WORKING DATA:
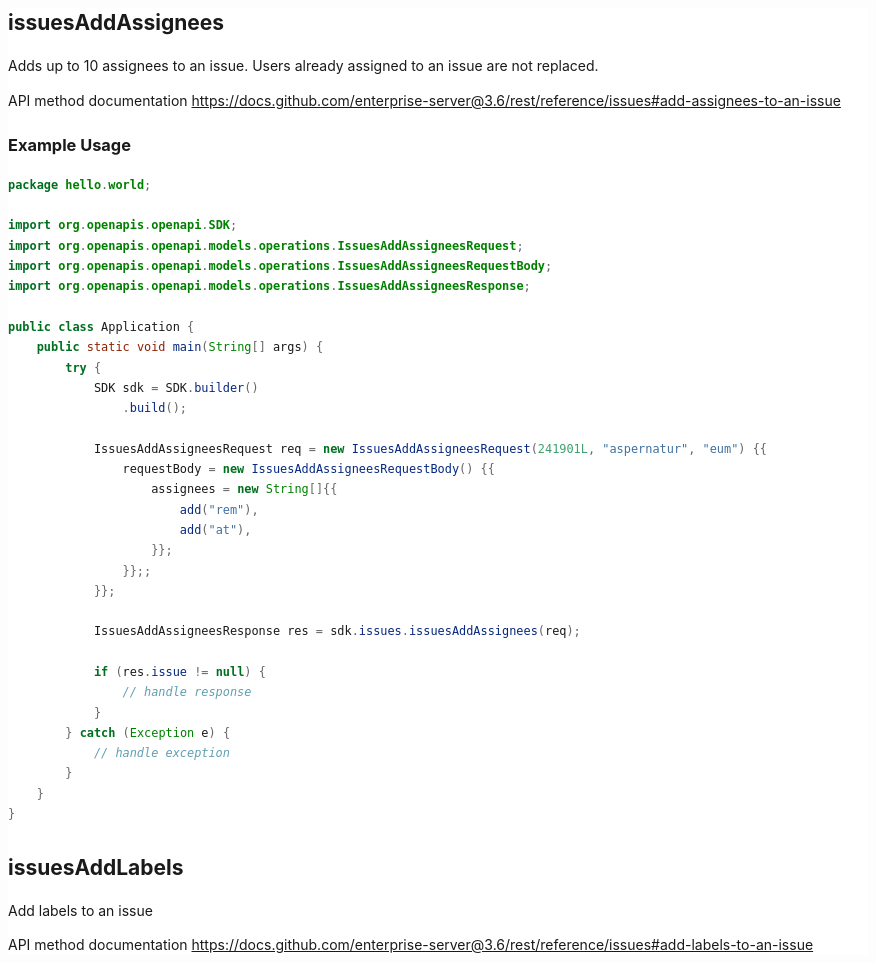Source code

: ## issuesAddAssignees

Adds up to 10 assignees to an issue. Users already assigned to an issue are not replaced.

API method documentation
<https://docs.github.com/enterprise-server@3.6/rest/reference/issues#add-assignees-to-an-issue>

### Example Usage

```java
package hello.world;

import org.openapis.openapi.SDK;
import org.openapis.openapi.models.operations.IssuesAddAssigneesRequest;
import org.openapis.openapi.models.operations.IssuesAddAssigneesRequestBody;
import org.openapis.openapi.models.operations.IssuesAddAssigneesResponse;

public class Application {
    public static void main(String[] args) {
        try {
            SDK sdk = SDK.builder()
                .build();

            IssuesAddAssigneesRequest req = new IssuesAddAssigneesRequest(241901L, "aspernatur", "eum") {{
                requestBody = new IssuesAddAssigneesRequestBody() {{
                    assignees = new String[]{{
                        add("rem"),
                        add("at"),
                    }};
                }};;
            }};            

            IssuesAddAssigneesResponse res = sdk.issues.issuesAddAssignees(req);

            if (res.issue != null) {
                // handle response
            }
        } catch (Exception e) {
            // handle exception
        }
    }
}
```

## issuesAddLabels

Add labels to an issue

API method documentation
<https://docs.github.com/enterprise-server@3.6/rest/reference/issues#add-labels-to-an-issue>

AIM OF THE TASK: Without including any picture, set down every line above exactly as it stands.

REPLY TO THE EXERCISE:
Source code

: ## issuesAddAssignees

Adds up to 10 assignees to an issue. Users already assigned to an issue are not replaced.

API method documentation
<https://docs.github.com/enterprise-server@3.6/rest/reference/issues#add-assignees-to-an-issue>

### Example Usage

```java
package hello.world;

import org.openapis.openapi.SDK;
import org.openapis.openapi.models.operations.IssuesAddAssigneesRequest;
import org.openapis.openapi.models.operations.IssuesAddAssigneesRequestBody;
import org.openapis.openapi.models.operations.IssuesAddAssigneesResponse;

public class Application {
    public static void main(String[] args) {
        try {
            SDK sdk = SDK.builder()
                .build();

            IssuesAddAssigneesRequest req = new IssuesAddAssigneesRequest(241901L, "aspernatur", "eum") {{
                requestBody = new IssuesAddAssigneesRequestBody() {{
                    assignees = new String[]{{
                        add("rem"),
                        add("at"),
                    }};
                }};;
            }};            

            IssuesAddAssigneesResponse res = sdk.issues.issuesAddAssignees(req);

            if (res.issue != null) {
                // handle response
            }
        } catch (Exception e) {
            // handle exception
        }
    }
}
```

## issuesAddLabels

Add labels to an issue

API method documentation
<https://docs.github.com/enterprise-server@3.6/rest/reference/issues#add-labels-to-an-issue>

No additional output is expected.